■ **指示**
1 – 西村クリニックの文章によると、西村禮次郎が義父からクリニックを継いだのは何歳のときか。
2 – 西村クリニックの閉院を描いた文章の続きを、最後の文の後から書いてください。

STORY 02
未来へつなぐ医療 ~地域とともに歩む継承の物語~
第5章 失われゆく街の診療所
2015年12月、濵田は千葉県佐倉市の西村クリニックの待合室で診察が終わるのを待っていた。師走の肌寒い日、受付時間を過ぎているにもかかわらず、10名近い患者が診察を待っている。
院長の西村禮次郎(74歳)は、神奈川県出身の医師である。慈恵医大を卒業後、30歳で妻の香苗と結婚。38年前、36歳のときに義父からクリニックを継承した。温厚な人柄と丁寧な診察で評判のクリニックだ。
濵田と西村の縁は、7年前に西村が老朽化したクリニックの改修工事を行う際、西村クリニックの顧問税理士の紹介で知り合った。これまでクリニックの改修工事や西村の自宅の修繕工事などの依頼を受けてきた。
待合室の壁には、モネのアルジャントゥイユの橋が飾られている。しかし、この光景も間もなく見納めとなる。この日、西村から「年内でクリニックを閉院することにした」との話を聞くためだった。

■ **表示情報**
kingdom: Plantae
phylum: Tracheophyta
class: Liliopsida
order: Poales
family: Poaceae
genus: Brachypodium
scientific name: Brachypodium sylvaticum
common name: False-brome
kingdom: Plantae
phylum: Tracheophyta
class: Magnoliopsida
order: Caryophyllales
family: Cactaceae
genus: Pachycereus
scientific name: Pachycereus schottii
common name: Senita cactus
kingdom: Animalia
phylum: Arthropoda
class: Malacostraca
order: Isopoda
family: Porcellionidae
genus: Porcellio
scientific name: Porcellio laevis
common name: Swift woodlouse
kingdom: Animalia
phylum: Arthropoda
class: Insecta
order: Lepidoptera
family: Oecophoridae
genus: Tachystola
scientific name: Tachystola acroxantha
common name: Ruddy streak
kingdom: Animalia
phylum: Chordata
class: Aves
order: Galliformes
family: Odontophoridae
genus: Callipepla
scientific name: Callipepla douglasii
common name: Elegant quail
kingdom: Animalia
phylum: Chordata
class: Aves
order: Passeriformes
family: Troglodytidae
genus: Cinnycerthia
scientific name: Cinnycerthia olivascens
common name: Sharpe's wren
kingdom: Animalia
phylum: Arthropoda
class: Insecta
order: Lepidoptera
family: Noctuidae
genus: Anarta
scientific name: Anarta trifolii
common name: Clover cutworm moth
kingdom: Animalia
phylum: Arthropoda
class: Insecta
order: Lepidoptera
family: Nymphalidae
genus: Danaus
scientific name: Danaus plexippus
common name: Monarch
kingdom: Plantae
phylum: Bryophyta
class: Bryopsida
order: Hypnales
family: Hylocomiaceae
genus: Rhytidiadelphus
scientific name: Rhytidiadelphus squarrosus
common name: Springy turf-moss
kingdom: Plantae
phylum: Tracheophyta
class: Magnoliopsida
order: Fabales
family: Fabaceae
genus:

■ **回答一覧**
1 – 36歳のとき。

2 –
西村と香苗の間には3人の子どもがいたが、医師の道を選んだ者はいなかった。1年ほど前から後継者を探していたものの見つからず、体力的な限界も感じ始めていた。「患者さんや職員には申し訳ないが、これ以上は続けられない」という決断だった。
既に患者への告知は行っており、他院への紹介を進めていた。長年通院してきた患者からは惜しむ声が相次いだ。「長い間、先生には本当にお世話になりました」「家族ぐるみでお世話になってきたのに」という声が、連日のように聞かれた。
西村クリニックの閉院は、地域医療の実情を映し出していた。地域に長年根付き、多くの患者から信頼を得ているクリニックでさえ、院長の高齢化と後継者不在により閉院を余儀なくされる現実。新規開業の難しさが指摘される一方で、地域に根付いた診療所が閉院していく状況は、今後地域医療が向き合う大きな課題であると感じた。